[Records from a data collection]

— Start —

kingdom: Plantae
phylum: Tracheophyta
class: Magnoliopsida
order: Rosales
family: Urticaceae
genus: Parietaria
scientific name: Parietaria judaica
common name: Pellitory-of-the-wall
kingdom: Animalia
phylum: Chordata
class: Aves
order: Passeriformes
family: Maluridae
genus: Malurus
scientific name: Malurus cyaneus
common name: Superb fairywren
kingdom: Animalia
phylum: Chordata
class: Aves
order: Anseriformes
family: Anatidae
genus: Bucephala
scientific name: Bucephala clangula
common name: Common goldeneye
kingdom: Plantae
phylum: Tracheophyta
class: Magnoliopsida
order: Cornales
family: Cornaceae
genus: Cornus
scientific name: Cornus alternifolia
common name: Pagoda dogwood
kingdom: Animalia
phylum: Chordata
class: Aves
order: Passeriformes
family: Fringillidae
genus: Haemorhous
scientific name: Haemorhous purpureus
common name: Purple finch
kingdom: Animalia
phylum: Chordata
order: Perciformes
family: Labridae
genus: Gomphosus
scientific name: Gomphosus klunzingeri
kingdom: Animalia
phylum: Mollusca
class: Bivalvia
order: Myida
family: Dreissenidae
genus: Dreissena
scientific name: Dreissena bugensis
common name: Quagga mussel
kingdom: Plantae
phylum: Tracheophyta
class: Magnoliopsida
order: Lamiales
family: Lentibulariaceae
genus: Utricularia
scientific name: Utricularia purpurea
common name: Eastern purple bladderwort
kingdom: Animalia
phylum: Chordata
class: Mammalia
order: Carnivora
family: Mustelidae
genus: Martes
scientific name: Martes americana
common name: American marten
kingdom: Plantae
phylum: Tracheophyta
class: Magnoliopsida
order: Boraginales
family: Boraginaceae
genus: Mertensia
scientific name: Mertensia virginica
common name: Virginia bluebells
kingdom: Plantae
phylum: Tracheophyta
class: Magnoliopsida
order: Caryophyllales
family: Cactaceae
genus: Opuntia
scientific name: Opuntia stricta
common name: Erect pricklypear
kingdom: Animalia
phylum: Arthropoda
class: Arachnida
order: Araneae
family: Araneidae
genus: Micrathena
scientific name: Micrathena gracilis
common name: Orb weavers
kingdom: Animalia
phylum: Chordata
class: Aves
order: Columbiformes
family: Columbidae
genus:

— End —

Arrange every line from all the items above as a Markdown table with the columns "No." and "Line". Number the rows in order and leave out any blank lines.

| No. | Line |
|---|---|
| 1 | kingdom: Plantae |
| 2 | phylum: Tracheophyta |
| 3 | class: Magnoliopsida |
| 4 | order: Rosales |
| 5 | family: Urticaceae |
| 6 | genus: Parietaria |
| 7 | scientific name: Parietaria judaica |
| 8 | common name: Pellitory-of-the-wall |
| 9 | kingdom: Animalia |
| 10 | phylum: Chordata |
| 11 | class: Aves |
| 12 | order: Passeriformes |
| 13 | family: Maluridae |
| 14 | genus: Malurus |
| 15 | scientific name: Malurus cyaneus |
| 16 | common name: Superb fairywren |
| 17 | kingdom: Animalia |
| 18 | phylum: Chordata |
| 19 | class: Aves |
| 20 | order: Anseriformes |
| 21 | family: Anatidae |
| 22 | genus: Bucephala |
| 23 | scientific name: Bucephala clangula |
| 24 | common name: Common goldeneye |
| 25 | kingdom: Plantae |
| 26 | phylum: Tracheophyta |
| 27 | class: Magnoliopsida |
| 28 | order: Cornales |
| 29 | family: Cornaceae |
| 30 | genus: Cornus |
| 31 | scientific name: Cornus alternifolia |
| 32 | common name: Pagoda dogwood |
| 33 | kingdom: Animalia |
| 34 | phylum: Chordata |
| 35 | class: Aves |
| 36 | order: Passeriformes |
| 37 | family: Fringillidae |
| 38 | genus: Haemorhous |
| 39 | scientific name: Haemorhous purpureus |
| 40 | common name: Purple finch |
| 41 | kingdom: Animalia |
| 42 | phylum: Chordata |
| 43 | order: Perciformes |
| 44 | family: Labridae |
| 45 | genus: Gomphosus |
| 46 | scientific name: Gomphosus klunzingeri |
| 47 | kingdom: Animalia |
| 48 | phylum: Mollusca |
| 49 | class: Bivalvia |
| 50 | order: Myida |
| 51 | family: Dreissenidae |
| 52 | genus: Dreissena |
| 53 | scientific name: Dreissena bugensis |
| 54 | common name: Quagga mussel |
| 55 | kingdom: Plantae |
| 56 | phylum: Tracheophyta |
| 57 | class: Magnoliopsida |
| 58 | order: Lamiales |
| 59 | family: Lentibulariaceae |
| 60 | genus: Utricularia |
| 61 | scientific name: Utricularia purpurea |
| 62 | common name: Eastern purple bladderwort |
| 63 | kingdom: Animalia |
| 64 | phylum: Chordata |
| 65 | class: Mammalia |
| 66 | order: Carnivora |
| 67 | family: Mustelidae |
| 68 | genus: Martes |
| 69 | scientific name: Martes americana |
| 70 | common name: American marten |
| 71 | kingdom: Plantae |
| 72 | phylum: Tracheophyta |
| 73 | class: Magnoliopsida |
| 74 | order: Boraginales |
| 75 | family: Boraginaceae |
| 76 | genus: Mertensia |
| 77 | scientific name: Mertensia virginica |
| 78 | common name: Virginia bluebells |
| 79 | kingdom: Plantae |
| 80 | phylum: Tracheophyta |
| 81 | class: Magnoliopsida |
| 82 | order: Caryophyllales |
| 83 | family: Cactaceae |
| 84 | genus: Opuntia |
| 85 | scientific name: Opuntia stricta |
| 86 | common name: Erect pricklypear |
| 87 | kingdom: Animalia |
| 88 | phylum: Arthropoda |
| 89 | class: Arachnida |
| 90 | order: Araneae |
| 91 | family: Araneidae |
| 92 | genus: Micrathena |
| 93 | scientific name: Micrathena gracilis |
| 94 | common name: Orb weavers |
| 95 | kingdom: Animalia |
| 96 | phylum: Chordata |
| 97 | class: Aves |
| 98 | order: Columbiformes |
| 99 | family: Columbidae |
| 100 | genus: |